Hinweis: Bei dem verwendeten Ryzen 5 3600 handelt es sich um ein sehr aktuelles Exemplar (Sommer 2020), daher setzt es sich leistungstechnisch teilweise sichtlich von älteren Ryzen 5 3600 Exemplaren (aus diversen Reviews) ab. Die zwischenzeitlich verbesserte Fertigung wird offenbar direkt in mehr Performance umgemünzt.
Welche Schlüsse kann man nun insgesamt ziehen?
Ob Zen 2 eine „Leerlaufschwäche“ hat, hängt nicht nur vom CPU-Design (monolithisches Design vs. Chiplet-Design) und dem eingesetzten Chipsatz ab, sondern auch maßgeblich von den Mainboard-Herstellern und ihren Künsten bei der Umsetzung der Stromspar-Features.
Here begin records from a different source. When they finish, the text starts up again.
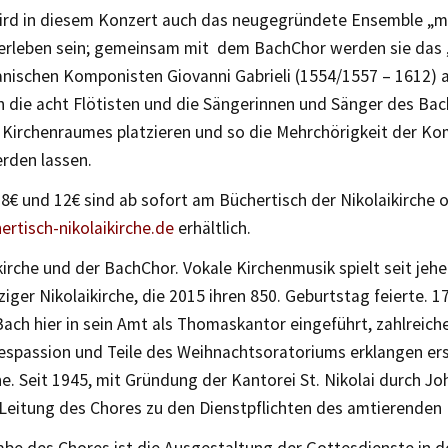
ird in diesem Konzert auch das neugegründete Ensemble „mu
u erleben sein; gemeinsam mit dem BachChor werden sie das
anischen Komponisten Giovanni Gabrieli (1554/1557 – 1612) a
h die acht Flötisten und die Sängerinnen und Sänger des Ba
s Kirchenraumes platzieren und so die Mehrchörigkeit der Ko
erden lassen.
8€ und 12€ sind ab sofort am Büchertisch der Nikolaikirche 
rtisch-nikolaikirche.de
erhältlich.
kirche und der BachChor. Vokale Kirchenmusik spielt seit jehe
ziger Nikolaikirche, die 2015 ihren 850. Geburtstag feierte.
ach hier in sein Amt als Thomaskantor eingeführt, zahlreich
espassion und Teile des Weihnachtsoratoriums erklangen ers
he. Seit 1945, mit Gründung der Kantorei St. Nikolai durch Jo
 Leitung des Chores zu den Dienstpflichten des amtierenden 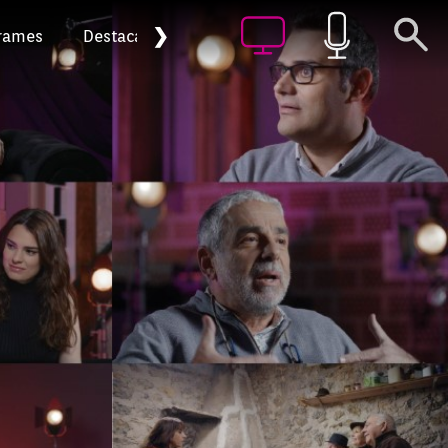
❯
rames
Destacat
Arxiu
Entscheidend sind auch vorhandene Implementationen, die diese unterstützen oder erweitern (z.B. BIOS-Optionen, Phasenregulierung etc.).
Mein persönliches Fazit: Man benötigt doch kein Baerbone- oder Komplettsystem mit eingeschränktem A300/A500-Chipsatz um einstellige Leerlaufwerte mit einer AM4-APU zu erreichen! :-)
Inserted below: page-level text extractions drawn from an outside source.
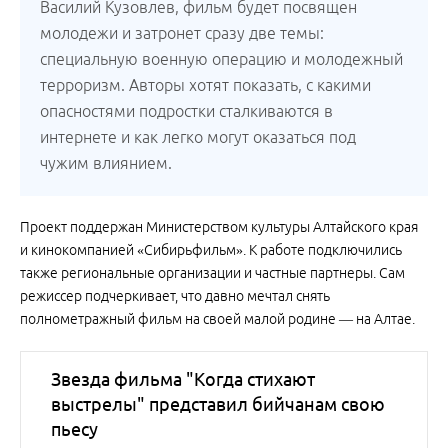
Василий Кузовлев, фильм будет посвящен
молодежи и затронет сразу две темы:
специальную военную операцию и молодежный
терроризм. Авторы хотят показать, с какими
опасностями подростки сталкиваются в
интернете и как легко могут оказаться под
чужим влиянием.
Проект поддержан Министерством культуры Алтайского края
и кинокомпанией «Сибирьфильм». К работе подключились
также региональные организации и частные партнеры. Сам
режиссер подчеркивает, что давно мечтал снять
полнометражный фильм на своей малой родине — на Алтае.
Звезда фильма "Когда стихают
выстрелы" представил бийчанам свою
пьесу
PS: What‘s next? Neben dem geplanten Chipsatz-Artikel mit vier Mini-ITX-Boards (1 x B450, 1 x X570 und 2 x B550), habe ich vor noch die eine oder andere neue AM4-Platine (z.B. A520 ITX oder B550 µATX) auf eine potentielle <10W-Eignung zu testen. Untersuchungen und umfassendere Ergebnisse mit picoPSU und Tischnetzteil sind auch in der Pipeline. Nicht zuletzt würde ich mich über User freuen, die sich dem Thema anschließen, ob theoretischer (Kommentare) oder praktischer (eigene Erfahrungen/Ergebnisse) Natur, ist völlig gleich.
Edit: Falls sich jemand fragt, ob das Mainboard auch mit Zen+ APUs läuft: Ja das tut es!